Un système éducatif à la dérive : les chiffres parlent
L’auteur part d’un constat documenté. Depuis la création de la première école normale au Cameroun en 1921, le système éducatif n’a jamais véritablement opéré sa mue vers le technique et le professionnel.
Les données qu’il avance sont frappantes. Sur plus de 710 000 places d’étudiants dans l’enseignement supérieur camerounais, à peine 5 000 places d’ingénieur sont disponibles. Le reste, soit plus de 700 000 étudiants, se retrouve dans des filières classiques : droit, économie, mathématiques fondamentales, lettres. Des formations qui, faute de débouchés concrets, alimentent le chômage de masse.
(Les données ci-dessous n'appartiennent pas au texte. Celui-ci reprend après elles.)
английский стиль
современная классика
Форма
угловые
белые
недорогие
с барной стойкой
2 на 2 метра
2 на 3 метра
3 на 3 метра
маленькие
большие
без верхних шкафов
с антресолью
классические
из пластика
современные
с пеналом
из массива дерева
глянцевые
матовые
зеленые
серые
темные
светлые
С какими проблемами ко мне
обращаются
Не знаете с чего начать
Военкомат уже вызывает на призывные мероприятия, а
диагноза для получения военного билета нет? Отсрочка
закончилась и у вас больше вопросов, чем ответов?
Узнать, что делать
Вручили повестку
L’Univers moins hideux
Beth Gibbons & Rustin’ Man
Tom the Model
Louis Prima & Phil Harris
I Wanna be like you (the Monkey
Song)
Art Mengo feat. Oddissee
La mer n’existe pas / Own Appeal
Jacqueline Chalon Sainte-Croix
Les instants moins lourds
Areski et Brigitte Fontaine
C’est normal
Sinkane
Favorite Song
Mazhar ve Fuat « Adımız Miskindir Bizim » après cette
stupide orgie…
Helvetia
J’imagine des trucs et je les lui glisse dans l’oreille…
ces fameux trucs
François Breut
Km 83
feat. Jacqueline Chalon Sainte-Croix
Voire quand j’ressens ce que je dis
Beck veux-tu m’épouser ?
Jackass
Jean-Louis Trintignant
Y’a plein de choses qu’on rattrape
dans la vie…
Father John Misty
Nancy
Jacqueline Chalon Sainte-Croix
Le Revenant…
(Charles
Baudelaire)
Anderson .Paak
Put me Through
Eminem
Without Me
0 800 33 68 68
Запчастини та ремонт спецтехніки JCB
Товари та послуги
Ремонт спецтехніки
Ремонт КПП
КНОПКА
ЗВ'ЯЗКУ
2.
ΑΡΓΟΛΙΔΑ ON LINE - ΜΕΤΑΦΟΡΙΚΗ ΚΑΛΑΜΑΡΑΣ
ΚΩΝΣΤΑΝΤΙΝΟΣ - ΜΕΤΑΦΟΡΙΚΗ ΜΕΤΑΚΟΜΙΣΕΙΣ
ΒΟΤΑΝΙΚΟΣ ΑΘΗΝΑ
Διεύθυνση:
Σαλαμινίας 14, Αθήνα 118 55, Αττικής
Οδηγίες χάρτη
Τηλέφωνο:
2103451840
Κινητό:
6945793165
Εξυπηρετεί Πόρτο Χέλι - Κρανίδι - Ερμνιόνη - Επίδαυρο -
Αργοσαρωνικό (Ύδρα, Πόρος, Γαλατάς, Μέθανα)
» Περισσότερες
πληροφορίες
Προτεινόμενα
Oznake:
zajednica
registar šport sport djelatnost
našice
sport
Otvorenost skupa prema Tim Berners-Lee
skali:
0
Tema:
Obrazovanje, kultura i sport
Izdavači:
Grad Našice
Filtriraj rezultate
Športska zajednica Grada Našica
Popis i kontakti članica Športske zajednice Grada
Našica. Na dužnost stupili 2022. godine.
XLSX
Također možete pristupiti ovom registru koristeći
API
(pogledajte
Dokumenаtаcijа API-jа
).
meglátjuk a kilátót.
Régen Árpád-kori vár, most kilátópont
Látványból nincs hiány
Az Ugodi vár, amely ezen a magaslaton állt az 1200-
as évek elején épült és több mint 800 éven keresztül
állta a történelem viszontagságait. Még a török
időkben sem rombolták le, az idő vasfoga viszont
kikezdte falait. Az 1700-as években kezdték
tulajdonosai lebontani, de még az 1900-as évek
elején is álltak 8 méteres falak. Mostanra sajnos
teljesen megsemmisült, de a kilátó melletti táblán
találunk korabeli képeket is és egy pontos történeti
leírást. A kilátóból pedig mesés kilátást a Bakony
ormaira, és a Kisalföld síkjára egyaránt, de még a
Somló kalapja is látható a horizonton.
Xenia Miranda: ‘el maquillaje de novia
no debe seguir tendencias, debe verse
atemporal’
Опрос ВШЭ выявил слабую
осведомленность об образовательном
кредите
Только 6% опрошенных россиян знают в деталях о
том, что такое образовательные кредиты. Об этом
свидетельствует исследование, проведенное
Autre chiffre révélateur : seulement 1 élève sur 20 suit une filière technique au secondaire. Les filières industrielles et agronomiques, pourtant indispensables à l’économie nationale, restent marginales et peu accessibles dans l’enseignement supérieur public.
Kakdeu illustre le problème par un exemple concret : « Le pays forme des licenciés en mathématiques qui ne savent pas faire un compte d’exploitation. Ils représentent une charge sociale au lieu d’être une richesse. » Un constat qu’il étend à tous les secteurs.
Un appel à l’action politique, maintenant
Au-delà du diagnostic, Louis Marie Kakdeu lance un appel direct aux décideurs et à ses compatriotes. Pour lui, le redressement est encore possible, mais il exige une décision politique immédiate. Pas dans dix ans. Pas demain. Maintenant. Parce que pendant ce temps, les autres pays avancent.
« Le monde est compétitif. On peut encore tout rattraper si l’on prend une décision politique maintenant », écrit-il. Son objectif affiché : alimenter le débat public avec des données probantes, loin de la colère stérile et des ressentiments qui, selon lui, paralysent le débat camerounais.
L’ouvrage couvre une période de 105 ans, de 1921 à 2026, et propose une analyse systémique rarement tentée avec cette profondeur sur la question éducative au Cameroun.
La publication de ce livre tombe à un moment où les questions de chômage des jeunes et d’inadéquation formation-emploi dominent les préoccupations sociales au Cameroun.